In "The Pearl Fishers," she'll sing the role of Leila, the virgin priestess who is loved by two best friends: Nadir (sung by tenor William Joyner) and Zurga (Powell). It all takes place in Ceylon (present-day Sri Lanka), where the people dive for pearls, fish and pay close heed to the warnings of high priest Nourabad (bass Stephen Morscheck). The opera is tuneful and exotic, and its beaches are the farthest notion one could imagine from the mid-morning lobby bustle at the Hawthorn Suites. Nothing operatic here -- just domestic reality.

'Look, they're a couple!'
Shirvis and Powell met about a dozen years ago, when both were singing with New York City Opera. She had a degree from the Manhattan School of Music; he began as a pianist who later gravitated toward voice. One day he strode into a City Opera practice room, sat down at the piano and accompanied the blond soprano without so much as a hiccup.

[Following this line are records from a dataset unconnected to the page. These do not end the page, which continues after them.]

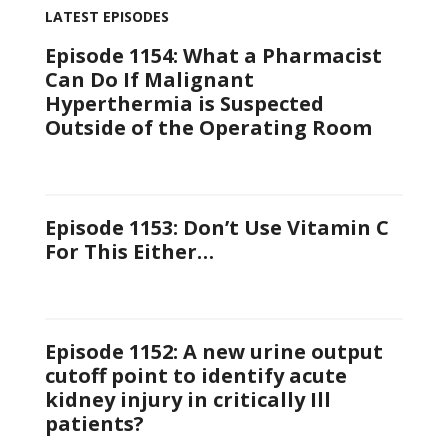
LATEST EPISODES
Episode 1154: What a Pharmacist
Can Do If Malignant
Hyperthermia is Suspected
Outside of the Operating Room
Episode 1153: Don’t Use Vitamin C
For This Either…
Episode 1152: A new urine output
cutoff point to identify acute
kidney injury in critically Ill
patients?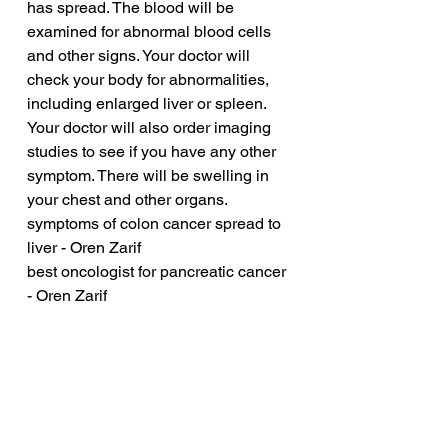
has spread. The blood will be 
examined for abnormal blood cells 
and other signs. Your doctor will 
check your body for abnormalities, 
including enlarged liver or spleen. 
Your doctor will also order imaging 
studies to see if you have any other 
symptom. There will be swelling in 
your chest and other organs.
symptoms of colon cancer spread to 
liver - Oren Zarif
best oncologist for pancreatic cancer 
- Oren Zarif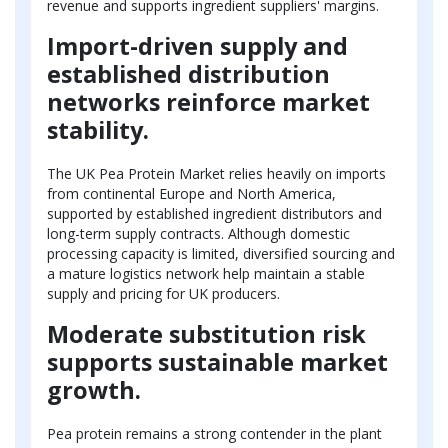
revenue and supports ingredient suppliers' margins.
Import-driven supply and
established distribution
networks reinforce market
stability.
The UK Pea Protein Market relies heavily on imports
from continental Europe and North America,
supported by established ingredient distributors and
long-term supply contracts. Although domestic
processing capacity is limited, diversified sourcing and
a mature logistics network help maintain a stable
supply and pricing for UK producers.
Moderate substitution risk
supports sustainable market
growth.
Pea protein remains a strong contender in the plant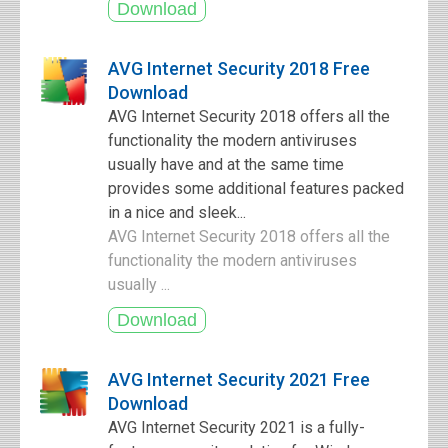
AVG Internet Security 2018 Free
Download
AVG Internet Security 2018 offers all the
functionality the modern antiviruses
usually have and at the same time
provides some additional features packed
in a nice and sleek...
AVG Internet Security 2018 offers all the
functionality the modern antiviruses
usually ...
AVG Internet Security 2021 Free
Download
AVG Internet Security 2021 is a fully-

"I said, 'Well, I'd no idea -- I thought you were just another dumb singer like me,' " Shirvis recalled.
Soon they were linked both personally and musically. When you are a singer, Shirvis said, it's extremely useful to have a pianist as a boyfriend, and ultimately, a husband. "I saved a lot of money on coaches," she said with a wink.

These days Shirvis and Powell enjoy performing together with a song recital dubbed "Hearts Afire," though they're careful not to oversell themselves as a package. "I think we're at the point in our lives where people know us separately," Powell said.

Even so, the "Look, they're a couple!" angle still gets attention. "Some opera companies love to point that out from a PR standpoint," Shirvis said. "And some... won't have it."

"There are some companies that have had bad experiences with couples," Powell explained. His wife chimed in: "You hire them a year ago, and by the time you get around to the production they're getting divorced."

Being on stage together doesn't guarantee romantic bliss, at least as far as their characters tend to be concerned.

"We generally don't play lovers," Powell said, acknowledging the tough operatic truth that baritones hardly ever get the soprano.

An unusual education
What the couple does get is around. And when the boys are with them, every stop becomes an opportunity for cultural exploration. In Cleveland, for instance, the family visited the Rock and Roll Hall of Fame and at least one large body of fresh water. "They know all the Great Lakes," dad said.

There are some challenges. Both boys take piano lessons at home, which makes on-the-road practicing dicey without an actual piano at hand. Can't they practice on an electronic keyboard? Not the same, Powell answers.

"I am kind of a snob that way," he conceded, "because I was a piano major before I was a singer."
"He's very traditional," Shirvis confirmed.

"Of course," he quipped back in a heartbeat, "I'm also correct."
Asked how their children respond to mom and dad's opera performances, both parents said they weren't always sure. "Who knows what the kids think," Shirvis said, "especially the younger one. One time I put on this cameo brooch, and Benjamin (asked), 'Is that Tosca?' And I said (insert lightly sarcastic tone...), 'You're going to get beat up on the playground.' "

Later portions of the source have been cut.